Jesus is calling people out of the
life they planned for themselves
so
they can live the life waiting for them:
the
good news of God’s love active in the world through mercy.
That
is the adventure of our lives.
When Campbell talked about the hero’s
journey
he
described the parts of the story that are common
from
culture to culture and myth to myth.
One of those parts he called “The
Belly of the Whale.”
It
is a necessary transformation we go through
when
we feel the struggle and pain of leaving behind
the
familiar, and begin the adventure.
For Jesus’ disciples,
it
was leaving behind the nets and the fishing
and
even the father.
For Jonah,
it
was going into the fish for three days
and
giving up his resistance to the call God had given him,
letting
go of his rejection of God’s ways of mercy even for his enemies.
Jonah’s time in the belly ends
when
the fish vomits him up on the beach,
and
Jonah begins anew,
though
not yet fully able to accept this adventurous God,
and
probably stinking like fish.
Neither the disciples nor Jonah
got
it all right after they came out of the belly of the fish,
but
it did get them started in a new direction.
If there is any reason we are not
hearing
and
responding to and welcoming the adventurous life with God
it
might be that we have not done enough time in the belly of the fish.
We haven’t spent enough time
listening
to our own resistance to life with God and God’s mercy for all.
We haven’t heard Jesus’ own call
to
leave behind the old ways, all the bad news of this world.
We might need to confess that for all
the unhappiness we might know
we
still prefer the safety of what is known,
we
prefer living in the predictable bad news,
to
the risk of what is unknown in the journey ahead.
Jesus himself said the only sign that
would be given about him
would
be the sign of Jonah,
the
sign of entering into the belly of the fish,
of
dying to the old life,
and
beginning a new adventurous life with God.
This, Jesus says, is what he is
about.
Jesus’ death and resurrection
are
the pathway for us,
the
way we fully enter the journey of life with God.
Jesus takes us where we would not
choose to go:
into
the belly of death and fear,
and
brings us through to good news that God
will
never abandon us on this adventure.
I said at the beginning
that
it is hard to imagine that Jesus is calling us,
that
God has a calling, a purpose, for our own particular lives.
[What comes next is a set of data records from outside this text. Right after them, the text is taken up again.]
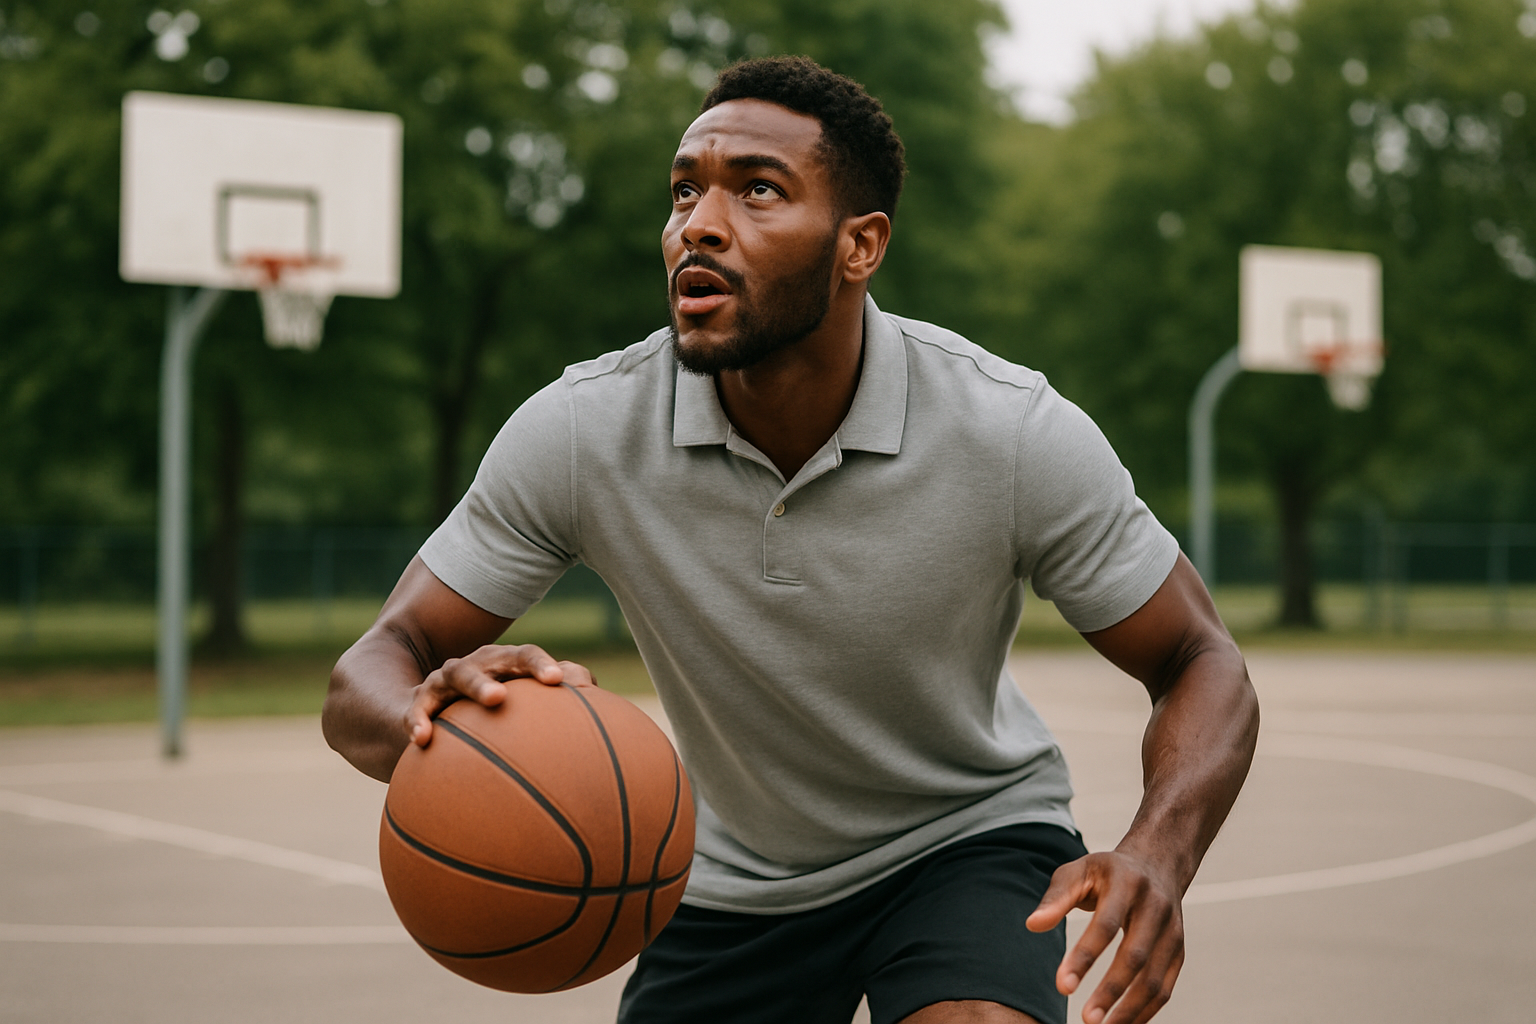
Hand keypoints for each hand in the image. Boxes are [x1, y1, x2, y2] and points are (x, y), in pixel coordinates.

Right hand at [404, 643, 597, 747]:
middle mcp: (476, 665)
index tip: (558, 681)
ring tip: (493, 701)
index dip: (540, 665)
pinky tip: (421, 739)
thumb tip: (593, 689)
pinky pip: (416, 711)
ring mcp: (445, 681)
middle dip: (509, 668)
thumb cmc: (494, 701)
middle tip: (513, 693)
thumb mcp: (520, 695)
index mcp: (504, 664)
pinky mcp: (419, 703)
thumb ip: (555, 691)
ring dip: (475, 686)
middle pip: (491, 659)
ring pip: (456, 674)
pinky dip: (418, 721)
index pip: (525, 656)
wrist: (433, 700)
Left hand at [1026, 851, 1184, 1023]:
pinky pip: (1165, 987)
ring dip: (1129, 1009)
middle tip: (1086, 1019)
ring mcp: (1172, 930)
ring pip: (1155, 979)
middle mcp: (1156, 907)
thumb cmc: (1107, 871)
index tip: (1062, 986)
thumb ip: (1056, 898)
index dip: (1084, 957)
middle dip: (1110, 991)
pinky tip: (1123, 1023)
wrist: (1156, 863)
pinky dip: (1146, 1010)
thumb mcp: (1078, 871)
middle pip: (1135, 956)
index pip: (1106, 925)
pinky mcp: (1178, 950)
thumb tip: (1032, 925)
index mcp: (1127, 883)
We might wonder if we are worthy of
such a call.
But
the question we really need to ask is:
Which
call is worthy of our lives?
Is the call we have chosen to follow worthy
of our lives?
What
adventure is worth dedicating our numbered days to?
Jesus
says it clear as a bell:
Renew
your mind.
Believe
the good news of life with God.
Live by the adventure of love and mercy in this life.
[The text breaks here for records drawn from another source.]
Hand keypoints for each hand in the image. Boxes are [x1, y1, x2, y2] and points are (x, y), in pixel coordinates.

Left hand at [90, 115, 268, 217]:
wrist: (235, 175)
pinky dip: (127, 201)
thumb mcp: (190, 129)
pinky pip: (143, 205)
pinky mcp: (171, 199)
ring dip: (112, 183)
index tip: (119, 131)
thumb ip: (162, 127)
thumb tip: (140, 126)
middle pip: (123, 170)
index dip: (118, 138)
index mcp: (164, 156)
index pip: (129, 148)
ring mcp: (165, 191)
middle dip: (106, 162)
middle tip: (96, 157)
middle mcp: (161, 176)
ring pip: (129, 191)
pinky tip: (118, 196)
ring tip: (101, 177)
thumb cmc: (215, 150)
Live by the adventure of love and mercy in this life.
Hear
yourself being called into this life that is truly life.
Know
God as present and active now.
Don’t
waste your time and energy on bad news
that
calls you into paths unworthy of your life!
You
are worthy of divine love and mercy,
receiving
it, and giving it.
Jesus awakens people with the message
of the good news.
It
rouses us to consider again,
as
we do daily and at key moments in our life’s twists and turns,
why
am I living by believing in bad news?
Why
am I not trusting more in God’s love and mercy for me
and
for all this messed up world,
including
my enemies?
Why
am I living a calling unworthy of this one life I have to live?
Why
not let today be the now that is the when of God’s active love?
Why
not believe in the good news
and
see what God is doing in this world,
and
with my own small but purposeful life?